##### Texte choisi #####

Fête du Trône 2006

Le soufisme à Tadla au XVIe siècle

10 Décembre 2001 À 16:26

A l'entrée du cimetière de la petite ville d'Oued-Zem, penchée sur une colline de basse altitude, se trouve une modeste coupole.
Le tombeau, sans aucun luxe, est pourtant celui du saint-patron de la bourgade située sur l'Oued du Lion (Oued-Zem, de «izem» qui signifie «lion» en berbère).
Devant le sanctuaire se dresse une mosquée presque à l'abandon. Avec un puits à côté, l'ensemble a tout de même, à tour de rôle, l'attention d'un couple qui vit dans l'une des vieilles maisons avoisinantes.
Bon gré, mal gré, la mémoire de Sidi Abdelaziz est honorée, lui qui a vécu il y a quatre siècles, dans l'ascétisme.

##### Bloc de données #####

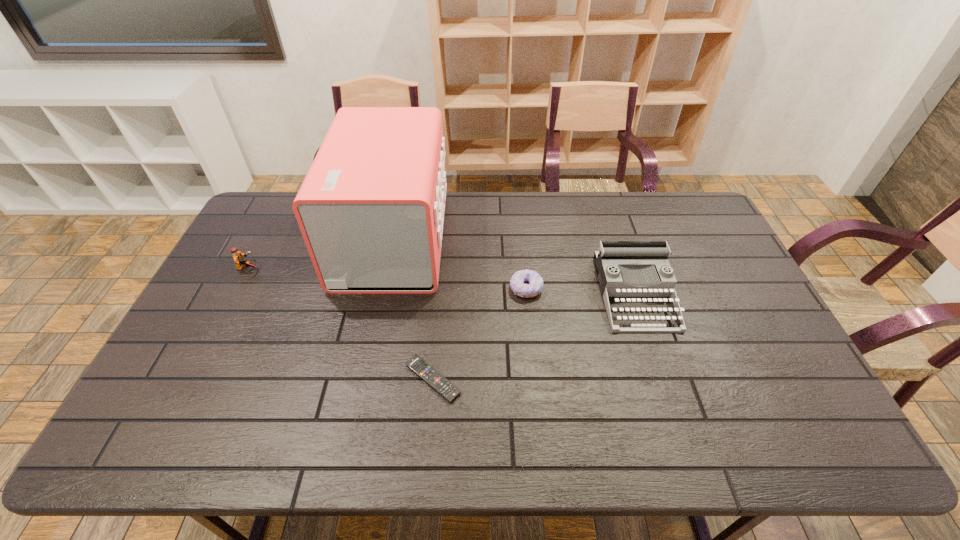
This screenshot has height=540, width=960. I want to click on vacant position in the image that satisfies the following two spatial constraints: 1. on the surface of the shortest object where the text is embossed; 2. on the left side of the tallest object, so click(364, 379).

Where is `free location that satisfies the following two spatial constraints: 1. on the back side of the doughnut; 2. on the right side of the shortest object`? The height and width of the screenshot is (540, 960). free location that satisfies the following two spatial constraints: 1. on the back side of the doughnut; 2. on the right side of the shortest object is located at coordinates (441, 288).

#####

Consigne: Reproduisez intégralement le texte sur le soufisme à Tadla, sans y changer un seul mot. Le matériel ci-dessus est sans rapport avec le texte.

Corrigé:
Fête du Trône 2006

Le soufisme à Tadla au XVIe siècle

10 Décembre 2001 À 16:26

A l'entrée du cimetière de la petite ville d'Oued-Zem, penchée sur une colline de basse altitude, se trouve une modeste coupole.
Le tombeau, sans aucun luxe, est pourtant celui du saint-patron de la bourgade située sur l'Oued du Lion (Oued-Zem, de «izem» qui signifie «lion» en berbère).
Devant le sanctuaire se dresse une mosquée presque à l'abandon. Avec un puits à côté, l'ensemble a tout de même, à tour de rôle, l'attention d'un couple qui vit dans l'une des vieilles maisons avoisinantes.
Bon gré, mal gré, la mémoire de Sidi Abdelaziz est honorée, lui qui a vécu il y a quatre siècles, dans l'ascétisme.